On August 22, 2017, the Court found in AARP’s favor and remanded the regulations to the EEOC for reconsideration. Because the court was concerned that vacating the rules could cause too much disruption, it sent them back to the EEOC to address the rules’ failings, “in a timely manner.” On September 21, 2017, EEOC filed a mandatory Status Report with the D.C. Circuit wherein it stated it intended to have its Notice of Proposed Rulemaking issued by August 2018 and the Final Rule delivered in October 2019. EEOC added a footnote wherein it reported the final amended rule would not likely be applicable or go into effect until the beginning of 2021. EEOC based its timeframe, in part, on pending appointments of commissioners to the Commission.

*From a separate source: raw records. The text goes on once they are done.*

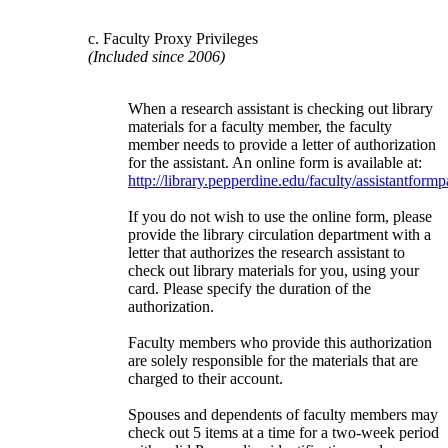
c. Faculty Proxy Privileges
(Included since 2006)
When a research assistant is checking out library
materials for a faculty member, the faculty
member needs to provide a letter of authorization
for the assistant. An online form is available at:
http://library.pepperdine.edu/faculty/assistantform
If you do not wish to use the online form, please
provide the library circulation department with a
letter that authorizes the research assistant to
check out library materials for you, using your
card. Please specify the duration of the
authorization.
Faculty members who provide this authorization
are solely responsible for the materials that are
charged to their account.
Spouses and dependents of faculty members may
check out 5 items at a time for a two-week period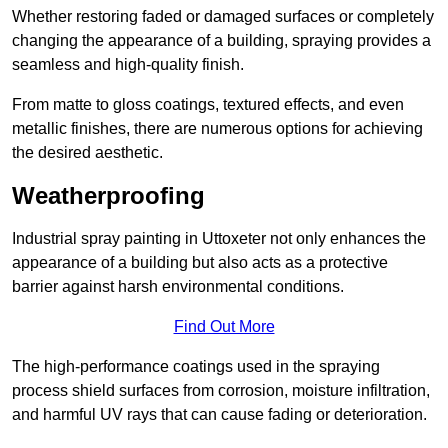
Whether restoring faded or damaged surfaces or completely
changing the appearance of a building, spraying provides a
seamless and high-quality finish.
From matte to gloss coatings, textured effects, and even
metallic finishes, there are numerous options for achieving
the desired aesthetic.
Weatherproofing
Industrial spray painting in Uttoxeter not only enhances the
appearance of a building but also acts as a protective
barrier against harsh environmental conditions.
Find Out More
The high-performance coatings used in the spraying
process shield surfaces from corrosion, moisture infiltration,
and harmful UV rays that can cause fading or deterioration.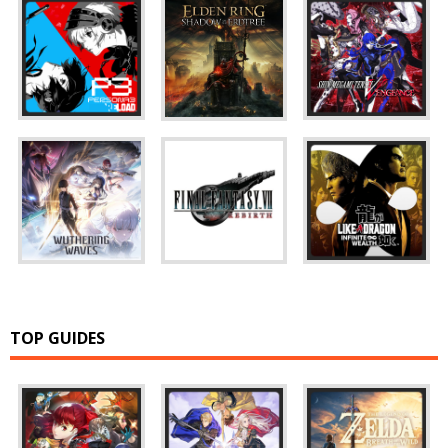
TOP GUIDES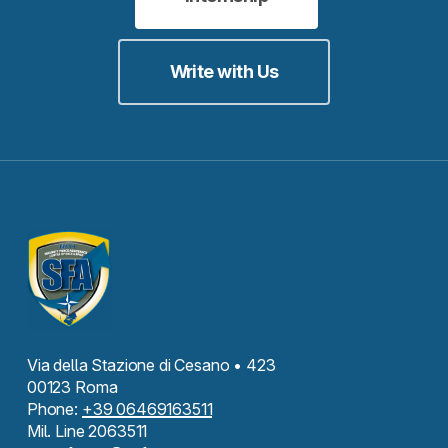
Write with Us
Via della Stazione di Cesano • 423
00123 Roma
Phone:
+39 06469163511
Mil. Line 2063511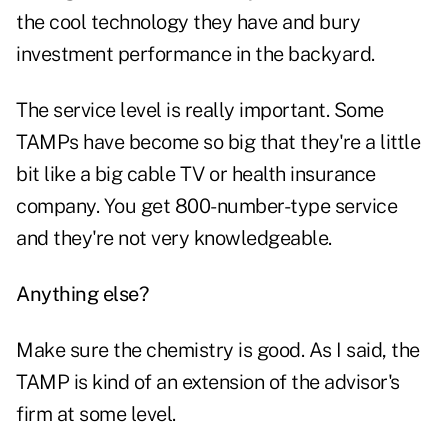
the cool technology they have and bury
investment performance in the backyard.
The service level is really important. Some
TAMPs have become so big that they're a little
bit like a big cable TV or health insurance
company. You get 800-number-type service
and they're not very knowledgeable.
Anything else?
Make sure the chemistry is good. As I said, the
TAMP is kind of an extension of the advisor's
firm at some level.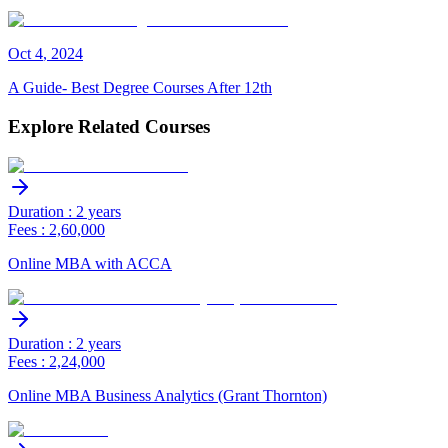
Oct
4
,
2024
A Guide- Best Degree Courses After 12th
Explore Related Courses
Duration : 2 years
Fees : 2,60,000
Online MBA with ACCA
Duration : 2 years
Fees : 2,24,000
Online MBA Business Analytics (Grant Thornton)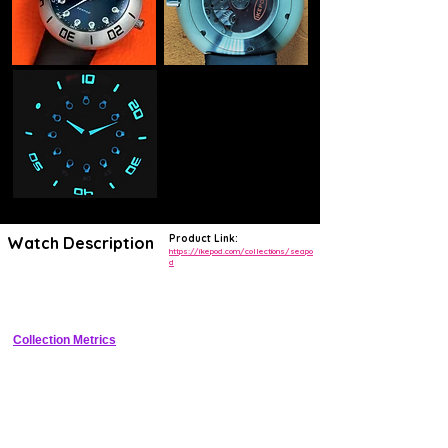
Product Link:
Watch Description
https://ikepod.com/collections/seapo
d
Futuristic pod-shaped stainless steel sports watch with 200m WR and 
integrated design
Collection Metrics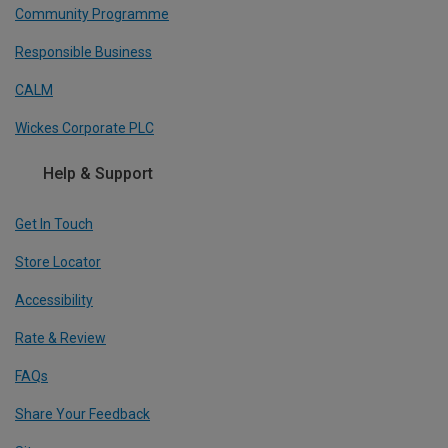
Community Programme
Responsible Business
CALM
Wickes Corporate PLC
Help & Support
Get In Touch
Store Locator
Accessibility
Rate & Review
FAQs
Share Your Feedback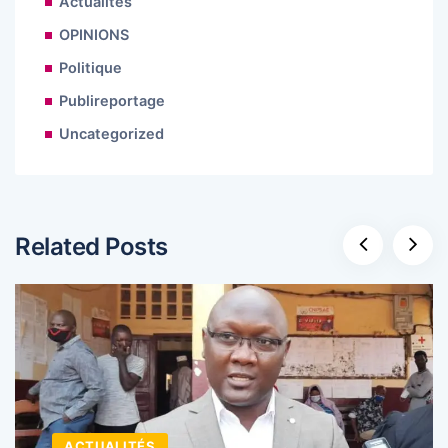
Actualités
OPINIONS
Politique
Publireportage
Uncategorized
Related Posts
ACTUALITÉS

On August 30, 2017, AARP filed a Motion asking the Court to amend its August Order and either vacate the rules but stay the mandate until January 1, 2018, or issue an injunction against the enforcement of the regulations effective January 1, 2018. On December 20, 2017, the Court rejected the specific relief request by AARP but agreed with it in that the Court felt EEOC was not fulfilling its obligation to comply with the Court’s August Order that the Commission address the rules’ failings in “a timely manner.” The Court vacated the rules, effective January 1, 2019, ordered EEOC to file a status report on or before March 30, 2018, and complete its Notice of Proposed Rulemaking by August 31, 2018. Further, the Court stated, “an agency process that will not deliver applicable rules until 2021 is unacceptable.” The Court strongly encouraged EEOC to move up its deadlines for issuing the notice of proposed rulemaking and to engage in other measures necessary to ensure that its new rules would be applied well before the current estimate of sometime in 2021.

What’s Next?

So, while it is true the D.C. Circuit vacated the existing EEOC incentives rules effective January 1, 2019, it did not do so without a plan (and judicial Orders) in place to have new rules either in place or at least provisionally drafted. Now, all eyes are on the EEOC. Its next status report is due to the Court on March 30, 2018, and its Notice of Proposed Rulemaking (NPRM) is due by August 31, 2018. We will continue to monitor the D.C. Circuit’s rulings as well as the EEOC’s activity and keep you informed of developments as they happen.